▶ [Tasks to carry out]:
- a) List each generation that the pets-as-an-investment article gives a share of U.S. pet ownership for, along with its percentage.
- b) Carry on the article about pets as an investment from where it stops, and cover the rest of the three factors it promised.

[[ Extract provided open ]]

Pets: They are an Investment

March 31, 2022 By Rasti Nikolic, FPQP® | Associate Financial Planner
Two dogs and cat. West Financial Services.

We Americans love our pets and are spending more and more money on their care and wellbeing. Based on the May 2021 ASPCA1  survey, 23 million American households acquired a pet during the COVID-19 pandemic. Concerns about potential challenges of pet ownership as people’s lives return to normal, post-pandemic have not yet reached a critical level, according to the survey. However, companies in the pet care industry, including those offering services and products from pet walking/sitting to custom food and medications, are experiencing growth.

Many pet owners see themselves as parents and they are spending more and more on pet health care insurance, high-tech devices for training, and even designer clothes. Long-term trends suggest that the pet care industry will continue to grow. Consider the following three factors if you are thinking you might want to invest in this area.

  1. Increased Ownership — as I mentioned above, pet ownership in the U.S. is wide and growing. The annual American Pet Products Association (APPA) National Pet Owners survey discovered that millennials now reflect the largest segment, at 32 percent of U.S. pet ownership2. Boomers and Gen X follow, at 27 percent and 24 percent, respectively. Gen Z is also represented with 14 percent of U.S. pet ownership  In terms of spending related to ownership, a LendingTree survey shows that Gen Z pet owners spend approximately $1,885 per year on their pet, compared to millennials ($1,195), baby boomers ($926), and Gen X ($1,100)3. From this data, it appears that millennials and Gen Z may shape this industry with their spending.

[[ Extract provided closed ]]
[[ Listed records open ]]

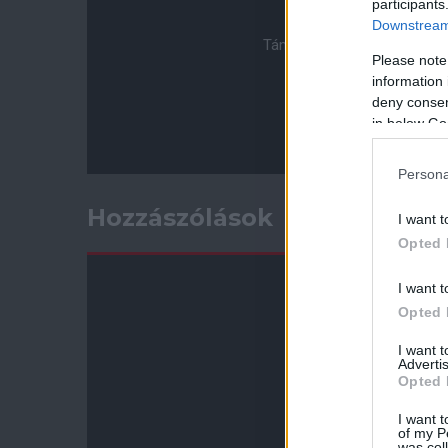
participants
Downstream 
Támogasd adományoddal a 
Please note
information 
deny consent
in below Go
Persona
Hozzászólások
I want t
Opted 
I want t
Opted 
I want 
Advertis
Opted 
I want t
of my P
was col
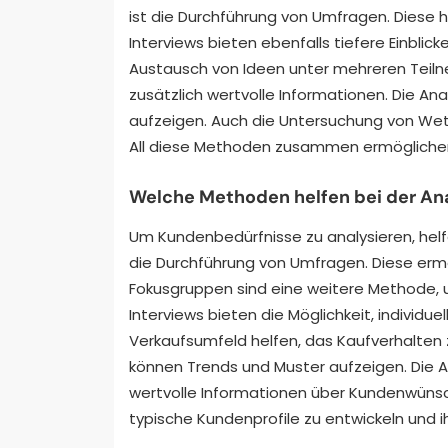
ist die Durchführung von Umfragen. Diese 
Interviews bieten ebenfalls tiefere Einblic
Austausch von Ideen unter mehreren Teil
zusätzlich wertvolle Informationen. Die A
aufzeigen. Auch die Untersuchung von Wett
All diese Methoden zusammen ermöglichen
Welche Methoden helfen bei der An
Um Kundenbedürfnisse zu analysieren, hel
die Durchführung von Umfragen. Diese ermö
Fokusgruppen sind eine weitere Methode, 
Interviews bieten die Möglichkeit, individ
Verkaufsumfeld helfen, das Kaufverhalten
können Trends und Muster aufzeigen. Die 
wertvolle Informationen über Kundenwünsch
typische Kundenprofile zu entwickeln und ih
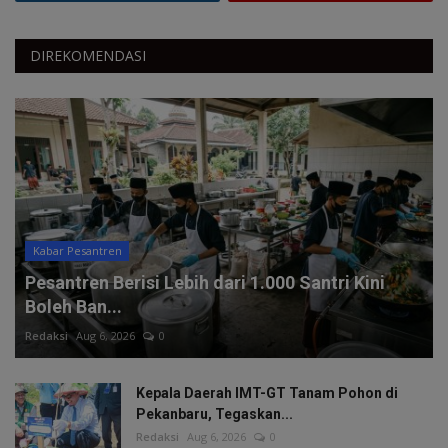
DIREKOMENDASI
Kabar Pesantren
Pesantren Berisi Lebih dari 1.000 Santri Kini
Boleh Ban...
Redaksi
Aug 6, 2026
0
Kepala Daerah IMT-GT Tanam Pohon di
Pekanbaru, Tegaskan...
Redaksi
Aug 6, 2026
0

[[ Listed records closed ]]
[[ Listed records open ]]

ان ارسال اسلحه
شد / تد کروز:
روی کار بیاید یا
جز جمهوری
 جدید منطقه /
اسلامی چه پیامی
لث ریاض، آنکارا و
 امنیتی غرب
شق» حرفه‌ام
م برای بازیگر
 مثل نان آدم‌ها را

[[ Listed records closed ]]
[[ Listed records open ]]

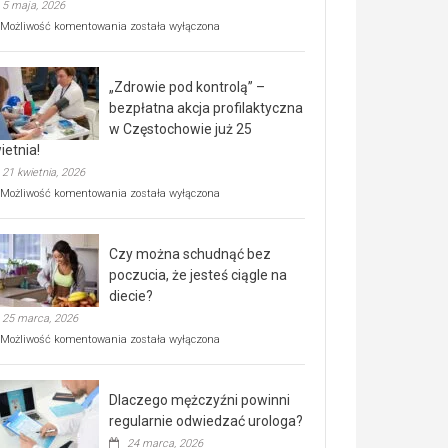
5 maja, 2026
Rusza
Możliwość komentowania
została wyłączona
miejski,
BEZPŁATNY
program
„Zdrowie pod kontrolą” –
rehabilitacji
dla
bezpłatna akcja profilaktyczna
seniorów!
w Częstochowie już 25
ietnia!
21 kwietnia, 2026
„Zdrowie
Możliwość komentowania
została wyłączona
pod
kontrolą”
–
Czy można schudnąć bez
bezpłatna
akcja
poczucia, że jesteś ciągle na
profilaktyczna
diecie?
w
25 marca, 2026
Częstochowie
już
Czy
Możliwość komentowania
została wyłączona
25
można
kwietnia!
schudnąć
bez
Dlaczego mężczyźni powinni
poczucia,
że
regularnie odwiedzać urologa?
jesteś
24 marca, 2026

[[ Listed records closed ]]

▶ [Results of the tasks]:
- a)
Millennials: 32 percent
Boomers: 27 percent
Gen X: 24 percent
Gen Z: 14 percent

- b)
  2. Prioritizing Pet Health — health care costs are the biggest expense for pet owners, and companies that provide these services and products within the pet industry have experienced outsized growth. Trupanion, a medical insurance provider for pets, announced their Q4 2021 results during a conference call on February 16th. While total revenue increased by 39 percent over 2020, and subscription business revenue increased by 28 percent, the company reported higher net losses due to increasing stock-based compensation and higher acquisition costs4. This combination of factors shows growth and consolidation in the industry.
  3. The Petrepreneur — there’s a wave of innovation and research in the pet food industry, as demand for more human-grade quality in the food we provide for our pets continues to rise. Over the last two years, the market witnessed over 110 new launches in dog treats alone, followed by cat treats and wet cat food5. Mars and Nestle lead the global pet care industry due to their dominance in both developed and emerging markets. However, local companies are challenging in select markets and newcomers such as Rover6 and Bark7, may also start to have a larger global presence.

In looking at investment opportunities, we often lean into the Warren Buffet advice of buying what you know. We love our pets and know from experience how much we are spending on their care. While you could research and purchase stocks that have a presence in that market, and you may be surprised by how broadly you can apply that filter, you may also be able to find broad exposure to companies participating in the global pet-care industry through a targeted ETF. 

If you want to learn more, please reach out to one of the team members at West Financial Services — we are here for you!

Meet Rasti Nikolic, FPQP® | Associate Financial Planner »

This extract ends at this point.